All of your windows are generating power.
All of the guardrails along the highway are generating power.
If you add up all that land area in the U.S., we've already covered more than enough land area to supply all of our electricity needs with solar.
- [Katie] So what is the Clean Energy Institute?
- We're a state-funded institution at the University of Washington.
Our focus spans energy generation from renewable sources, primarily solar.
There are a lot of problems with our current energy use.
It's not sustainable.
It emits a lot of carbon.
We need to provide a new, more sustainable energy sources.
- Okay, so when I think of solar energy, I think of the panels that people put on their homes.
What are you doing that's different on that?
- So, the panels that people put on their home are made of material called silicon, which is basically sand that's been purified.
That's great, sand is everywhere!
Why do we want something different?
Well, it takes a lot of energy to refine that sand into silicon.
Silicon solar cell would be made of little pieces.
The reason it's so thin is because it takes so much energy to produce that you wanna use as small amount of material as possible.
In fact, sawing these into thinner and thinner pieces, and you just discovered one of the other disadvantages of crystalline silicon solar cells is they're incredibly fragile.
- Yeah, I'd say so, barely even touched it.
- And so something this thin and this fragile has to be packaged to protect it.
We wanna make solar cells light, thin, cheap, and flexible, something that can absorb light and generate electricity.
And you can print that just like you could print a newspaper.
- [Katie] So that's the ink?
- [Man In White Shirt] That's the ink.
- So walk me through the process.
How do you make this magic ink?
(joyful music) - Gloves on glove.
- [David] You literally take powders of the precursors, methylammonium iodide, lead iodide, dissolve them in different solvents, just like you would dissolve salt in a soup, and then you get an ink that looks just like this.
And then we squirt it out on a little piece of glass and spin it around and then it dries.
And you'll see it turn from yellow to black as it leaves solution, as it becomes a solid in film.
And then we bake it for a very short time.
- Cold winter day, you come here and heat up your face.
- So when you have flexible solar cells, you can imagine doing all sorts of new things that you couldn't do with a rigid solar cells as well.

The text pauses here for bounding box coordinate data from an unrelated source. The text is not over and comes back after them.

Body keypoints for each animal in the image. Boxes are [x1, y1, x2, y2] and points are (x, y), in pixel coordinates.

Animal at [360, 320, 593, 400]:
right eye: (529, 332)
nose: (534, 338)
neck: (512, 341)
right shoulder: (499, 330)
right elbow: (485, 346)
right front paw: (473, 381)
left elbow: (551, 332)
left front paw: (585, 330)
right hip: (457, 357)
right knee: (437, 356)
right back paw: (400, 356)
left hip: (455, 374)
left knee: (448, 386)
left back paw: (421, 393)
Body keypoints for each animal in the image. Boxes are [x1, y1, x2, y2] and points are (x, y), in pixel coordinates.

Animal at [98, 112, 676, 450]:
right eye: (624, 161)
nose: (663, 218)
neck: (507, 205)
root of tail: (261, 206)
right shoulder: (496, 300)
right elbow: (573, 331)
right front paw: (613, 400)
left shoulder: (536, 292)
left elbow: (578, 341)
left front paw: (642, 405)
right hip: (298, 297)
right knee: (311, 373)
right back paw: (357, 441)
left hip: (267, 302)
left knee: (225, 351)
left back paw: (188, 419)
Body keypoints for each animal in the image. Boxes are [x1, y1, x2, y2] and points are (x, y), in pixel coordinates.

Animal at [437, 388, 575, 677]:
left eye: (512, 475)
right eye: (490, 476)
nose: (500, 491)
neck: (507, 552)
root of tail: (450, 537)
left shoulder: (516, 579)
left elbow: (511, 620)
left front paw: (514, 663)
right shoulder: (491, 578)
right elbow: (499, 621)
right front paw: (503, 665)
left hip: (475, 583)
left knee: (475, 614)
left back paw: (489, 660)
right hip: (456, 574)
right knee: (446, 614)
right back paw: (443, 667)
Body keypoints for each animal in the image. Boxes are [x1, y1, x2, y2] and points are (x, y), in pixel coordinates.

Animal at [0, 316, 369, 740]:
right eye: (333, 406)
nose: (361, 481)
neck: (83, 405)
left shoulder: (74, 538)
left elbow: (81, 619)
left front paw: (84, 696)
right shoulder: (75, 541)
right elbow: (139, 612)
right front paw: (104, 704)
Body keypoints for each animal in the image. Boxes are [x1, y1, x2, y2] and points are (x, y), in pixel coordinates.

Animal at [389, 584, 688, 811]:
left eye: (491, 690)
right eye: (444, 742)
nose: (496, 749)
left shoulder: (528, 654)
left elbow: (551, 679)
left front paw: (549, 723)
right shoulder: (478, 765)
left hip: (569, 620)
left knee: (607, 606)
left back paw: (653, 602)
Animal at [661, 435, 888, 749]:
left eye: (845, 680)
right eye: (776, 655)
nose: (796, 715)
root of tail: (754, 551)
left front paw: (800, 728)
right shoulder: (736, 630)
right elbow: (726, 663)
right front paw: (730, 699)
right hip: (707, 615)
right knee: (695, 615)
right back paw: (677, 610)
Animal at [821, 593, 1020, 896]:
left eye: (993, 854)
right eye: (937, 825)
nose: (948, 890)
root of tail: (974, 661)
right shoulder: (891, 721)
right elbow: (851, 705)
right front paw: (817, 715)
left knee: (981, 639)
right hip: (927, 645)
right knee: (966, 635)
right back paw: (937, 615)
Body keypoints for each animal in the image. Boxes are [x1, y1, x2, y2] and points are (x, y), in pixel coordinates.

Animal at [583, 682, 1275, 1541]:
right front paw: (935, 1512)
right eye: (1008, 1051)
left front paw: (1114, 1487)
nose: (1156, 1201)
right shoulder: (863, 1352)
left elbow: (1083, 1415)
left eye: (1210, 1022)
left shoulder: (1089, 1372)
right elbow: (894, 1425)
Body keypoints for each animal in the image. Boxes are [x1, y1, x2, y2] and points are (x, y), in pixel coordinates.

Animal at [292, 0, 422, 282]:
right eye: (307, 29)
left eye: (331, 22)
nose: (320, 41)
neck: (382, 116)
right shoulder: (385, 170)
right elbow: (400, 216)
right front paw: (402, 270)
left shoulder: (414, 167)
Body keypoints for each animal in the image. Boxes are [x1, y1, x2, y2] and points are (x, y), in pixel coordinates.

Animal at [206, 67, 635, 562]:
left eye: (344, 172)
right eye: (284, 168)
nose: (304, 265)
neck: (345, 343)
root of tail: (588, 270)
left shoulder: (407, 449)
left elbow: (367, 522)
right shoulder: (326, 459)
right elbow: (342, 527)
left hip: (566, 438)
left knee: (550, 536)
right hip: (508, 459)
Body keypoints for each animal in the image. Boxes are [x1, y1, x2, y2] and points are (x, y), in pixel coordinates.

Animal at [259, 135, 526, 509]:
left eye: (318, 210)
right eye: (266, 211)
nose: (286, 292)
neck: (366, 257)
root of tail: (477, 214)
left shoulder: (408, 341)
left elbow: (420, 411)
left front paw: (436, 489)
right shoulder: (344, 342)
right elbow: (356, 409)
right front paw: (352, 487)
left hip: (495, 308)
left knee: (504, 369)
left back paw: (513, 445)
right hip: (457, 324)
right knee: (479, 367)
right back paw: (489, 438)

You can imagine putting solar into your backpack, into your tent, right, into a canvas and a tarp, there are early prototypes for things like emergency shelters, where you roll out the big emergency shelter tent to house refugees, but also have solar panels integrated into the canvas.
- And would this work anywhere in the world or do you have to be someplace that it's actually sunny all the time?
- Obviously you have to have sunlight for solar power to work.
But we make these jokes about, oh, why would study solar power in Seattle?
It's not that Seattle gets no sunlight, it just gets less sunlight than other areas.
- If these got too efficient, would they suck all the light from the sun?
- I think we're eons away from having that be a significant problem.